The bananamana gets credit for doing the Art Museum equivalent of a shitpost. I think everyone understands this intuitively.
The AI guy writes prompts. Maybe they do some touch-up after. But, this leaves a lot on the table: where is the museum curator filling in the little birds in the sky? Or the pedestrian across the street who makes it into some generateds and not others? Or the row of planets that, in video, turns into a guitar that then turns into a gas cloud that then turns into a trumpet-planet-thing that then dissolves into nothing? They live in the machine. A machine that doesn't know what a pedestrian is, that doesn't know what a trumpet is—It's just visual noise. It may as well be TV static. It means nothing.
Why does the AI idea-guy think that their work should be interesting to anyone when it is 90% colorful jingle keys for me, the dribbling baby, to look at while observing their "concept": Cthulhu dressed up as a police officer.
Did you like that? Cthulhu as a police officer? That's my art. Type that into a generator and appreciate it for me.
Good thing they didn't choose paints or acrylics, then, huh? That might have been embarrassing.
Why do you think this is a gotcha?
It by-definition does not. The fact that you can't see this I think makes you an inhuman monster.

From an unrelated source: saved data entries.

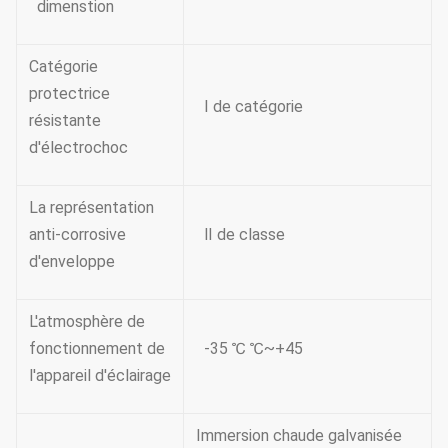
dimenstion
Catégorie
protectrice
Ⅰ de catégorie
résistante
d'électrochoc
La représentation
anti-corrosive
Ⅱ de classe
d'enveloppe
L'atmosphère de
fonctionnement de
-35 ℃ ℃~+45
l'appareil d'éclairage
Immersion chaude galvanisée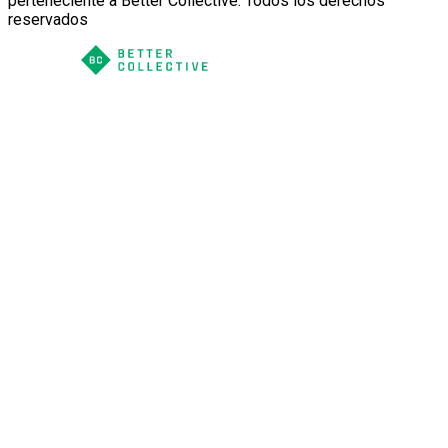
perteneciente a Better Collective. Todos los derechos
reservados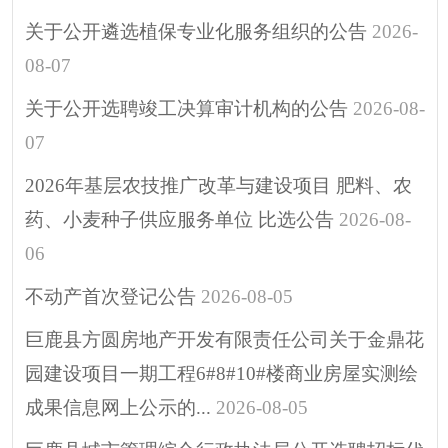
行政执法公示
关于公开遴选植保专业化服务组织的公告
2026-
涉企行政检查公示专
08-07
栏
关于公开选聘竣工决算审计机构的公告
2026-08-
行政许可
07
预算/决算
行政事业性收费
2026年基层农技推广改革与建设项目 肥料、农
政府采购
药、小麦种子供应服务单位 比选公告
2026-08-
重大建设项目
06
突发公共事件
不动产首次登记公告
2026-08-05
人大代表建议
巨鹿县方圆房地产开发有限责任公司关于金鼎花
政协委员提案
园建设项目一期工程6#8#10#楼商业房屋实测绘
决策预公开
成果信息网上公示的...
2026-08-05
政府公报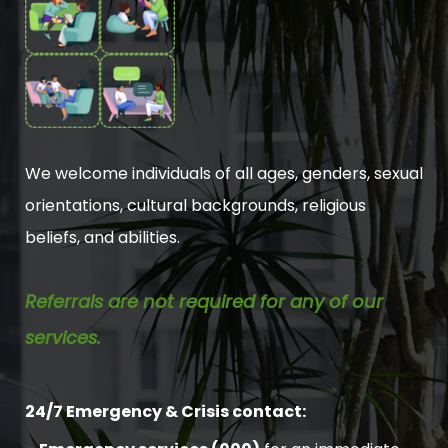
We welcome individuals of all ages, genders, sexual
orientations, cultural backgrounds, religious
beliefs, and abilities.
Referrals are not required for any of our
services.
24/7 Emergency & Crisis contact: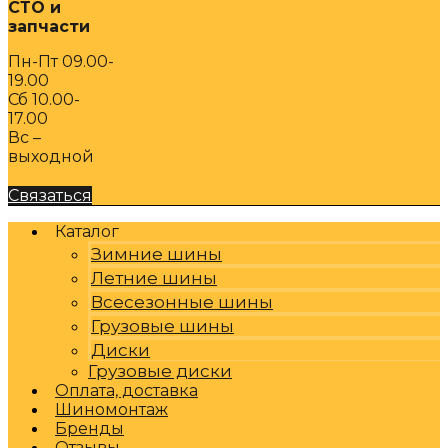
СТО и
запчасти
Пн-Пт 09.00-
19.00
Сб 10.00-
17.00
Вс –
выходной
Связаться
Каталог
Зимние шины
Летние шины
Всесезонные шины
Грузовые шины
Диски
Грузовые диски
Оплата, доставка
Шиномонтаж
Бренды
Отзывы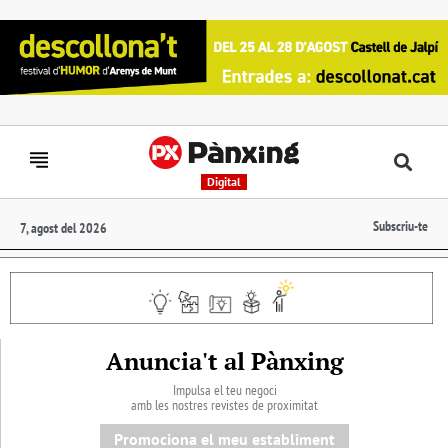
Digital
Subscriu-te
7, agost del 2026
Anuncia't al Pànxing
Impulsa el teu negoci
amb les nostres revistes de proximitat
Promociona el meu establiment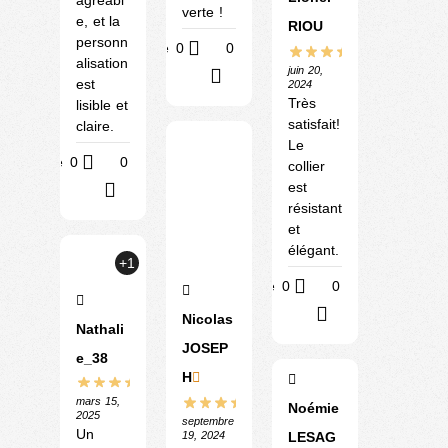
verte !
e, et la
RIOU
personn
Utile
0
0
alisation
juin 20,
?
est
2024
Très
lisible et
satisfait!
claire.
Le
Utile
0
0
collier
est
?
résistant
et
élégant.
+1
Utile
0
0
?
Nicolas
Nathali
JOSEP
e_38
H
mars 15,
Noémie
2025
septembre
Un
19, 2024
LESAG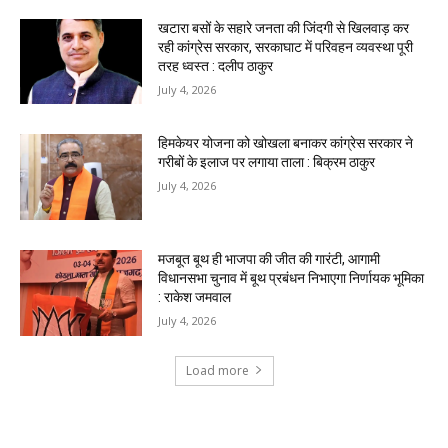
खटारा बसों के सहारे जनता की जिंदगी से खिलवाड़ कर
रही कांग्रेस सरकार, सरकाघाट में परिवहन व्यवस्था पूरी
तरह ध्वस्त : दलीप ठाकुर
July 4, 2026
हिमकेयर योजना को खोखला बनाकर कांग्रेस सरकार ने
गरीबों के इलाज पर लगाया ताला : बिक्रम ठाकुर
July 4, 2026
मजबूत बूथ ही भाजपा की जीत की गारंटी, आगामी
विधानसभा चुनाव में बूथ प्रबंधन निभाएगा निर्णायक भूमिका
: राकेश जमवाल
July 4, 2026
Load more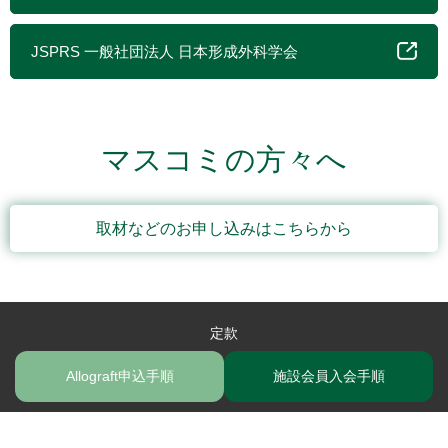
JSPRS 一般社団法人 日本形成外科学会
マスコミの方々へ
取材などのお申し込みはこちらから
定款
Copyright (C) 2022 JSBN. All Rights Reserved.
Allograft申込手順
施設会員入会手順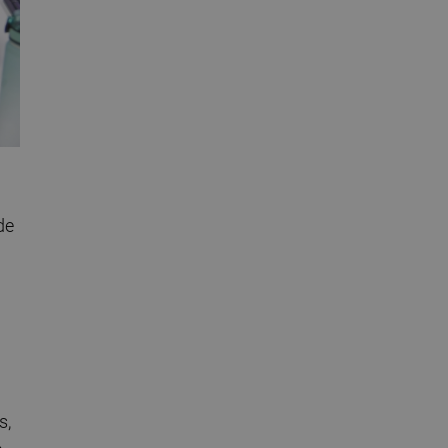
de
s,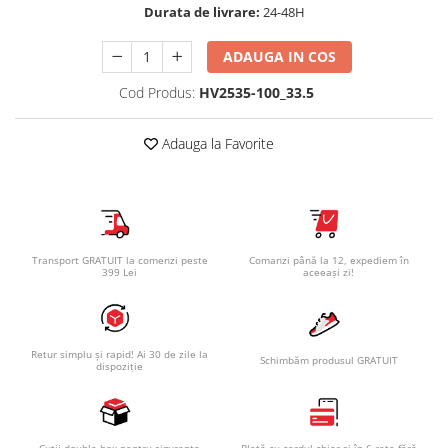
Durata de livrare:
24-48H
ADAUGA IN COS
Cod Produs:
HV2535-100_33.5
Adauga la Favorite
Transport GRATUIT la comenzi peste
Comanzi până la 12, expediem în
399 Lei
aceeași zi!
Retur simplu și rapid! Ai 30 de zile la
Schimbăm produsul GRATUIT
dispoziție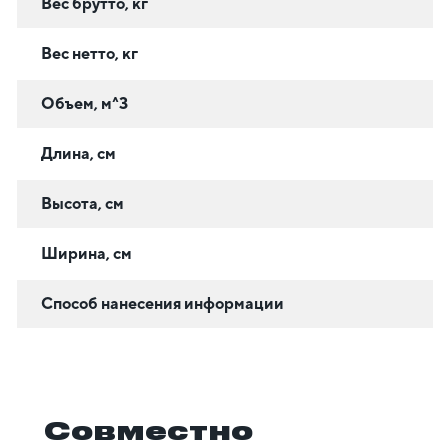
Вес брутто, кг
Вес нетто, кг
Объем, м^3
Длина, см
Высота, см
Ширина, см
Способ нанесения информации
Совместно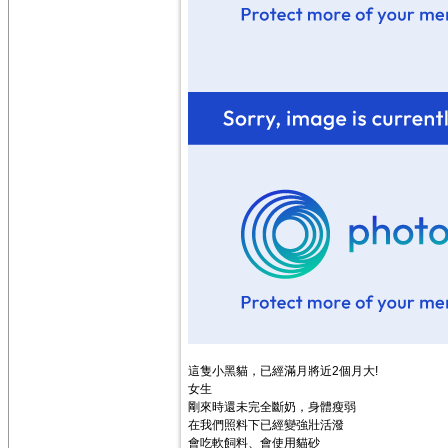
這隻小黑貓，已經滿月將近2個月大!
女生
剛來時還未完全斷奶，身體瘦弱
在我們照料下已經變強壯活潑
會吃軟飼料、會使用貓砂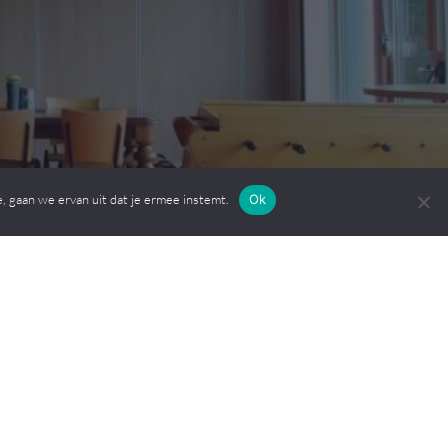
, gaan we ervan uit dat je ermee instemt.
Ok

If this were true, why would I want any of it? Do you seriously consume art you think is garbage for no reason? Are you not busy? Is your life really so boring?
https://en.wikipedia.org/wiki/Sturgeon's_law
The top 40 charts of music? 35 out of the 40 are pure crap, manufactured by people that are playing it by the numbers based on market studies, all in the pursuit of money. Now on top of that, imagine the majority of amateur fluff that people produce that are just low quality, or things that people make that aren't full of gravitas, nuance and actually emotionally impactful.
Wow. This is a very old-man opinion.
Are you comparing people's weekend projects to, I dunno, Marvel movies?
I like amateur fluff, you know? I look for niche indie games on steam or itch.io just because I want to see what people are up to—what fun ideas they have. That it seems to bother you they're not Casablanca is very strange to me.
Ok, so why is the visual idea that some computer hobbyist came up with but didn't have the artistic capability to create not something interesting to you?
I dunno. What is it communicating to me?
That was actually a great article. Thanks for sharing it. There was a lot more context around that event than I'd thought.
So, from a mathematician's perspective, mathematical operations are careful constructs. Their validity and creation being an effort in creativity and, indeed, final catharsis.
To separate the two, one need only dictate the medium of expression.
This exact same criticism was used in the past but aimed at digital art, and, before that, to photography.
And then they proved themselves by showing they do have soul and wit.
Consider this a challenge: make something with AI I actually want to see.
This may shock you but you wanting to see something bears no relevance on whether that something is considered art. Your opinion is not that important.
As Royal Prince Clown of the High Appraiser's Guild in Denmark, unfortunately, my opinion matters the most.
As I understand it, the core purpose of art is communication. Using a graphical editor to create web pages is still honest art in my opinion, because although you're assembling it out of larger primitives, you're still communicating a substantial message. It's similar to collage; the pieces you've assembled aren't your work, and the viewer knows that. The important part is how they're arranged and the message that arrangement communicates.
AI-generated art feels deceptive and hollow to a lot of people because when we see art, we expect it to communicate something substantial, but in the case of AI art, the model can't magically add more meaning beyond the words of the prompt. Not to mention, the cultural grand larceny involved in creating AI art tools leaves a bad taste in most honest people's mouths.
You don't need to understand the binary level to make a web page though. At some point you probably don't need more than a basic awareness of the processes a few levels above/below what you will be using.